Knott, a leader with the Smithville American Legion post and an Air Force veteran, is a volunteer with Team Rubicon, an international nongovernment organization specializing in disaster response.

“During my career, I have been in Kuwait during the oil well fires, monitoring air quality in 1991,” he explained. “Then I worked with the embassy a year later. I have been to Iraq in 2003 to 2004 in a military uniform and then 2006, in Afghanistan, helping to establish a dairy pasteurization plant. I have some personal investment in that part of the world, I would say, specifically in Afghanistan as my translator saved my life and I was able to assist in getting him and his family out and secure in England.”

Knott said being on the military base aids his effort to put a period to all his experiences in Afghanistan.

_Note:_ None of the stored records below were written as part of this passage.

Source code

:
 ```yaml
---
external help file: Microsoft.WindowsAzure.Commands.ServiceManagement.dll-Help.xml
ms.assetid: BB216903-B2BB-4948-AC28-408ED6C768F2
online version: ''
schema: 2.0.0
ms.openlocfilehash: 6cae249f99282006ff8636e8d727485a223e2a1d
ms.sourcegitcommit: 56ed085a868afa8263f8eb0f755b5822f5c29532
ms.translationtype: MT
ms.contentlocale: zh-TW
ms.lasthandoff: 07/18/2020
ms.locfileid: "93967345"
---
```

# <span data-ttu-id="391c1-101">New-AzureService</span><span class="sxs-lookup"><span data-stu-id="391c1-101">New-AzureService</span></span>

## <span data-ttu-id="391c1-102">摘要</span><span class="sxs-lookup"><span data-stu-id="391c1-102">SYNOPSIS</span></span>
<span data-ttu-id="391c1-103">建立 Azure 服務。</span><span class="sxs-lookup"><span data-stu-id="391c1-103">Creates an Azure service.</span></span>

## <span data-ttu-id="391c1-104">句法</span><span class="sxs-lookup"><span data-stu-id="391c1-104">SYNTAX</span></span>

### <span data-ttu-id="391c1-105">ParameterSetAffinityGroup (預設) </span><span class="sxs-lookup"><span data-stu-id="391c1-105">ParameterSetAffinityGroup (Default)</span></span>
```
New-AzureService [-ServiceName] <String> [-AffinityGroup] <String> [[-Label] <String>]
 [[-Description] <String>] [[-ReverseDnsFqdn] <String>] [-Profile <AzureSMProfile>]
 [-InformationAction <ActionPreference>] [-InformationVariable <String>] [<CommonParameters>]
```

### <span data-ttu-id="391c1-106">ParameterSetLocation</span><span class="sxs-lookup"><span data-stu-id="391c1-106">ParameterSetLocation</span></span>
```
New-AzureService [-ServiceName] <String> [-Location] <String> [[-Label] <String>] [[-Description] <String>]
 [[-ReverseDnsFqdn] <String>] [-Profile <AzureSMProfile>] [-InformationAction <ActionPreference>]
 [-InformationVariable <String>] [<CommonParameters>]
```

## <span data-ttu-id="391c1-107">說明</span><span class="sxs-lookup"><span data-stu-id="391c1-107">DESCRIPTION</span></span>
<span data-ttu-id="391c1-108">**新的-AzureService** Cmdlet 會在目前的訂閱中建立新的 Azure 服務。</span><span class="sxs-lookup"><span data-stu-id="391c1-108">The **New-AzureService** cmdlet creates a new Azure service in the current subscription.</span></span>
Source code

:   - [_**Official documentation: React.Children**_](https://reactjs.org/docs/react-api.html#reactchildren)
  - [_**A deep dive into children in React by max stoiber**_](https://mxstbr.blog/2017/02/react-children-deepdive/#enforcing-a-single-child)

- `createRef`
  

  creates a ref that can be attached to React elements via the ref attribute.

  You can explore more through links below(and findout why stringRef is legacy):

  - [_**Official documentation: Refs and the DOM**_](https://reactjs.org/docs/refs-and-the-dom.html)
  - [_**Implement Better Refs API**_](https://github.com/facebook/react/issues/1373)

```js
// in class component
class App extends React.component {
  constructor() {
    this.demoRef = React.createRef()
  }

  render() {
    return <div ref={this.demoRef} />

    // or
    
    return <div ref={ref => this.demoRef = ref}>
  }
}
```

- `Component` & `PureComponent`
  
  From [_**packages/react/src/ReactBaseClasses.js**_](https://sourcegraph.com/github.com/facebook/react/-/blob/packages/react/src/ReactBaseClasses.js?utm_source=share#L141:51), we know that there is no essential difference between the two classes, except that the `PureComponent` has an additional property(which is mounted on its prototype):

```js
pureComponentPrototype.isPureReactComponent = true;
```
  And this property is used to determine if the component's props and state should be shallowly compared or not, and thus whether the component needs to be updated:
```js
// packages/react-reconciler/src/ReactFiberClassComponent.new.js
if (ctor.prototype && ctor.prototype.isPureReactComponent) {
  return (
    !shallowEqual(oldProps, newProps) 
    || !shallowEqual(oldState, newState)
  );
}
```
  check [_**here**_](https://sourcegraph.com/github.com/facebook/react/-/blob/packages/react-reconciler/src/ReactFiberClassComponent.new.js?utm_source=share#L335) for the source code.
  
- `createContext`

“Truly on a personal level, I want to help people who have the same goals in life that we all have,” he said. “There were 13,000 refugees at one point housed here. Eventually, I expect 200 people per day will be helped come Dec. 1.”

As the news depicted refugees fleeing during America’s pullout from the war-ravaged country, many left with basically the clothes on their backs. Knott said.

“They have absolutely nothing,” he said. “We are giving out clothing, winter clothing and traditional clothing, as some are not ready to transition to western clothing. This complex and the help organizations are trying to establish a comfort level for them including places to worship and language schools for adults and children.”

Knott’s role has been to help sort and aid in clothing searches.

“I have been a strike team leader, receiving bagged items to fill the needs for clothing, toddler’s clothing, winter clothing and shoes,” he said. “I know where the items are located in our ‘store.’ There are also places for hygiene items, too.:

Team Rubicon, Knott said, has processed 957,000 individual items.

“It’s nonstop. Team Rubicon is a smaller group, but many are former military and understand how to be responsive to situations like this,” he said.